Starr blickte Amy an die Wand. Michael hatte die Insel in der Karibik verlassen, auf der er ein Luxushotel geleitet hatte, das Haus, in dem sie zusammen gewohnt hatten und das sie so liebevoll eingerichtet hatte.
„Ich habe ihm gesagt, er solle nach Boston kommen und bei Russ und mir wohnen, fuhr Melissa fort, „aber er meinte, er wolle uns nicht zur Last fallen und außerdem müsse er seine Arbeit machen und würde schon zurechtkommen.
Wieder begann sie zu schluchzen. „Ich bin seine einzige Schwester! Russ ist sein bester Freund! Wie sollte er uns zur Last fallen? Andererseits bin ich wohl eine Fremde für ihn, und … Oh Amy, wirst du zu ihm fliegen?"
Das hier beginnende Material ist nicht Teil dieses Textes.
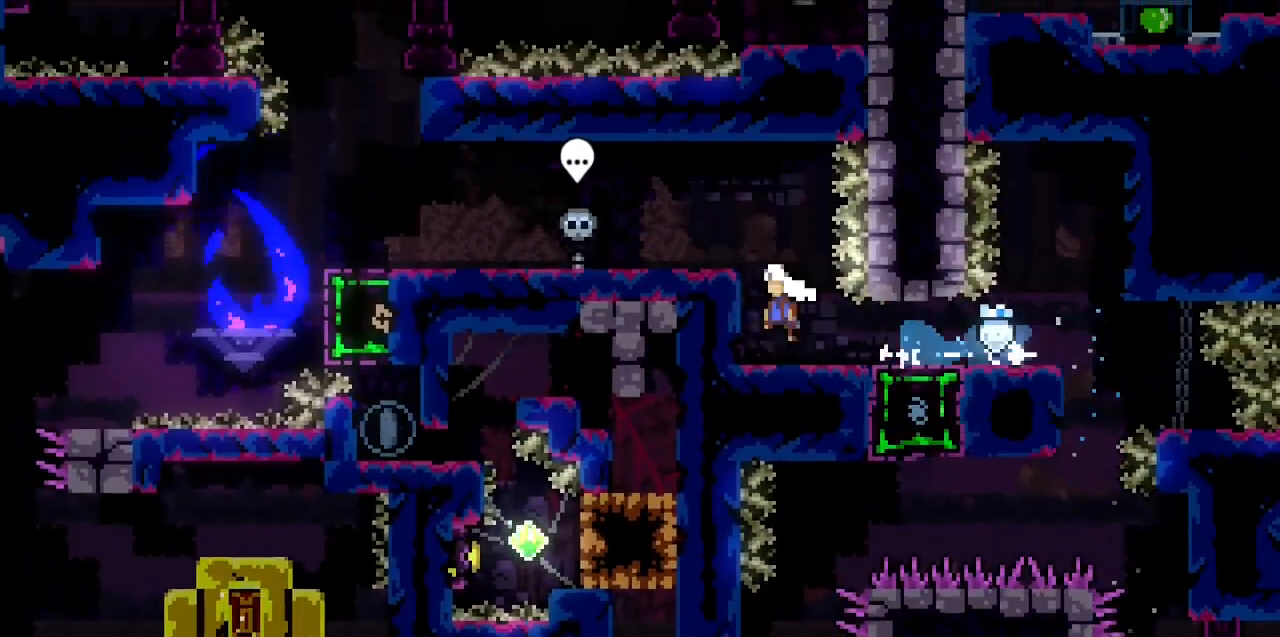
{"keys": ["left"], "events": [[50, "c", "up"], [100, "c", "down"], [267, "c", "up"], [267, "z", "up"]]}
Amy stockte der Atem, und Panik überkam sie.
„Bitte, flehte Melissa. „Du bist die Einzige, die ihm helfen kann. Ich würde dich auch nicht fragen, aber ich kann nicht. Wenn ich nicht im Bett bleibe, verliere ich das Baby. Und Russ will mich nicht allein lassen. Ich weiß, dass es nicht fair ist, dich darum zu bitten.
Nein, es war nicht fair. Allein die Vorstellung war der reinste Albtraum.
Amy schloss die Augen und begann zu zittern. Ich kann das nicht tun, dachte sie. Nein, ich kann es nicht!
„Ich fliege zu ihm", hörte sie sich sagen.
Amy zog einen Koffer aus dem Wandschrank und fing an, wahllos Sachen hineinzuwerfen. Dabei versuchte sie, nicht nachzudenken. Sie hatte bei der Fluggesellschaft angerufen und einen Platz für den nächsten Tag um die Mittagszeit reserviert.
Amy schob die alten Sachen im obersten Regal im Wandschrank beiseite und zog eine blaue Kunststoffbox hervor, die sie aufs Bett stellte und öffnete. Sie enthielt zahlreiche Fotoalben. Amy nahm einige heraus, unter denen sich auch ein weißes mit dem goldfarbenen Aufdruck „Unsere Hochzeit" befand, und packte sie mit in den Koffer. Anschließend warf sie einen Blick in die Box, nahm das Päckchen in der weißen Plastiktüte heraus und versteckte es schnell im Koffer unter ihren Jeans. Ihre Hände zitterten.
Als sie kurz darauf im Bett lag, sah sie starr an die Decke, denn sie konnte nicht schlafen.
Michael hatte einen Unfall gehabt. Michael litt an Gedächtnisverlust.
Denk nicht nach. Fühl nicht.
Wenn sie ihren Gedanken und ihren Gefühlen jetzt freien Lauf ließ, würde sie am nächsten Tag nicht in das Flugzeug steigen können.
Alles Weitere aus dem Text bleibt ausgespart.